1. Tell your story unapologetically.
Speak out, even if doing so is scary or discouraged. It’s easy for people to assume that mental illness aren’t real, or that addictions only happen in bad families, when people (and families) in crisis are pressured into silence. Don’t be silent.
2. Learn about the prevalence of mental health and addiction problems. Look and listen for signs in the people around you.
Maybe you aren’t affected, and you don’t have a story to tell. But someone in your life is suffering, whether you know about it or not. Learn about the high (and rising) rates of mental illness and addiction, and learn how to spot signs so you can be supportive.
3. Speak up when you hear discrimination.

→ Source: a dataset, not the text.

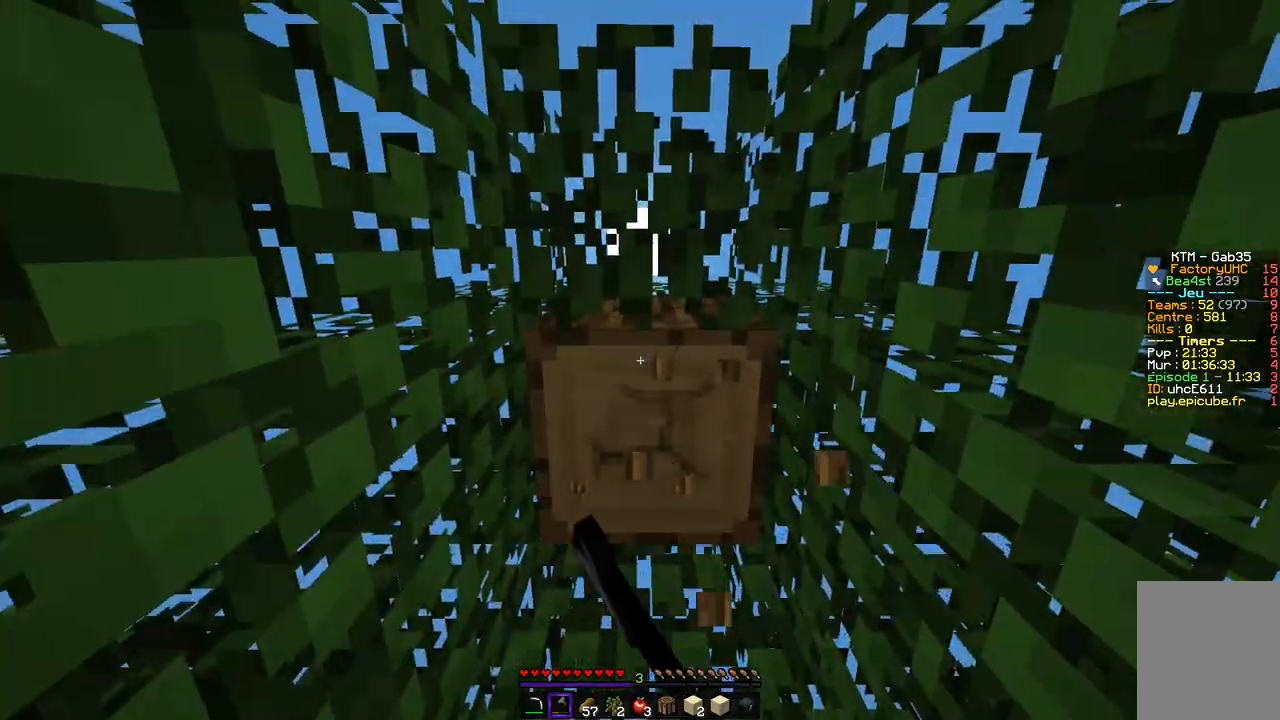
{"keys": ["z"], "mouse": ["left"], "events": [[202, "z", "down"]]}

People continue to voice discriminating beliefs and use hurtful language. Whether it’s a comment like, “Autism isn’t a real thing. It’s been made up by the greedy healthcare industry,” or “People who get addicted to drugs deserve what they get,” it’s time for ugly commentary to be addressed. Sufferers and their loved ones constantly hear these kinds of remarks, and they deserve better. Speak up when you hear it.
4. Show up for a friend in need. Truly listen.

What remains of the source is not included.